# PROBLEM
Write the next part of the account of attending military funerals in the Marianas, starting right after its last sentence.

# GIVEN TEXT
____________
The memory of the first two military funerals I attended here in the Marianas will probably remain sharply etched in my mind for years to come. A Catholic Chaplain conducted the services of the first. His theme, as most funeral sermons are for that faith, was the brevity of life. After all, was not the dead man but a youth, married two months before? The Chaplain proceeded to strip life of whatever values and beauty we ordinary mortals might attach to it. Everything was "artificial" except one thing, one value of life which is "God-given or natural," and that is the chance for preparing for eternal life beyond the grave.

"What can we compare life to?" he asked. "Life is like a drop of water between two oceans of eternity. It is like a ship which passes yonder, cutting a path in the waves, leaving a temporary wake over which the waters eventually close, leaving no trace of the ship. Life is like, a shell that explodes in the sky at night, a thing of sound and brilliance for one instant, and then is lost forever.

"That's why we have funeral ceremonies," he continued. "They make us stop and think about these things, and show us as nothing else can our inevitable fate, the one sure destiny for us all. Make the most of it then. Why wait till moments like this to see that happiness is not possible in this vale of tears, but only in paradise with God? Be prepared, then, for death at any moment, as this young man was." (Curious how the dead were prepared to die, but the living never are!) "I am told by his Chaplain that he attended Mass regularly. He believed in God, and he accepted Christ as his Lord and Redeemer." (This statement set me to wondering. Men who go about preaching salvation, and who are always talking about God and Christ in this sense, are considered by most men to be either immature or miseducated, certainly boring. Most men want to learn to live.)

As the Chaplain droned on, his purple stole flapping in the wind, I looked beyond him, beyond the flag-draped casket into the beautiful afternoon. It was a warm sunny day, with a soft cool breeze coming in from the east, rustling nearby trees and cane patches, tossing about the flag at half mast. The rattle and roar of trucks and construction machinery drifted on the wind. The sea in the distance was pinks and calm; down at the beach the surf came rolling in, in pale green banks of water, tumbling joyously over the white sand, sending up whisps of spray. Above this brown earth and wind, these waves and coral rocks, droned the planes. For what? I kept asking myself, what is all this about, what is it for, what does it mean? Is this man right in dismissing it as nothing, as secondary? Does it not have a purpose, a value to man? Of course it will pass and change. A million years from now this island may be back in the sea, or it may be even higher and larger. Mankind will have either perished completely or spread out its realm amidst the stars. But is this reason enough to believe that while it lasts it is nothing, its good is incidental? Why do we shy from accepting the truth that only ideas survive death, the effects or results of a man's life? Through their writings, drawings, sculpture, music, teachings, concepts, men speak to us across the ages, in the same way that we will communicate with the children who come after us. Why must we resort to fancy, to hauntings, to figments of imagination born of fear, when the only immortality we really know, will ever know, is in what we do with our lives to make the life of man more human, richer, fuller, happier, more beautiful. . . . The firing of volleys and taps brought me out of reverie.
____________
# SUPPLIED INFORMATION
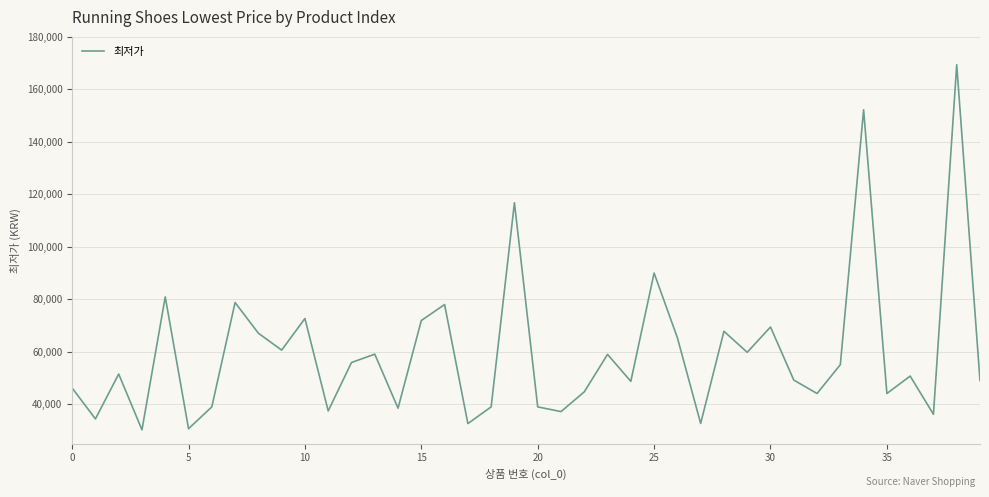

What is the difference between the maximum and minimum values?

139150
____________
# SOLVED EXERCISE
The next day I attended the funeral service conducted by Chaplain Earl Raitt, (Protestant) formerly with our Air Service Group. He too read, "I am the resurrection and the life. . .", and he quoted the 23rd Psalm. He spoke on immortality, but he took one more step, the step that made all the difference to me. "We ought not feel that this young man died in vain." he said. "We must believe that somehow all the unrealized dreams and good things of his life will be fathered together, assimilated, and passed on to all men everywhere.

"In the face of tragedy such as this, we can only re-dedicate and re-consecrate our own selves and lives to the great unfinished task before the world today. We must strive toward victory in this war and to the realization of peace in our day. Let us consecrate ourselves, then, as we stand here in tribute to a fallen comrade, that we may be worthy of his sacrifice, that we may not weaken in our resolve to struggle beyond victory for a better world by establishing a better nation, a better community and home, better families and better selves; that we may in no way retard the establishment of God's kingdom of heaven on earth."

Today in that cemetery and on every flag-pole on this island, the Stars and Stripes fly at half-mast for our late Commander-in-Chief, Franklin D. Roosevelt. No need to try capturing my feelings--our feelings--on paper. Always the sight of that flag at half-mast makes my thoughts and emotions revolve around this poem:

SOLDIER'S PRAYER, 1944.


Our Father which art in heaven.

We ask your blessing on our cause, for we believe we fight for what Christ taught, the brotherhood that all men ought to feel.

We do not ask that each of us be blessed with luck while all about us comrades die; We ask no selfish boon.

Thy kingdom come in all our hearts that we may face the fate that shall be ours with fortitude.

In time of battle keep our courage high, help us to carry on.

And if we fall, give us the strength to bear the agony, the pain that may be ours.

For those of us who die, grant us this plea; that by our sacrifice the world will see more clearly what it ought to be.

That freedom and democracy will be preserved and understood through all the shining years ahead.

Blessed Father, pray for us too, that in our hours of need we may preserve our souls;

For Thine is the kingdom, ours the responsibility of personal integrity for ever and ever,

Amen. . . . . . . . . . . . . . . . . . . . Earl Davis



I. “Rock Happiness.”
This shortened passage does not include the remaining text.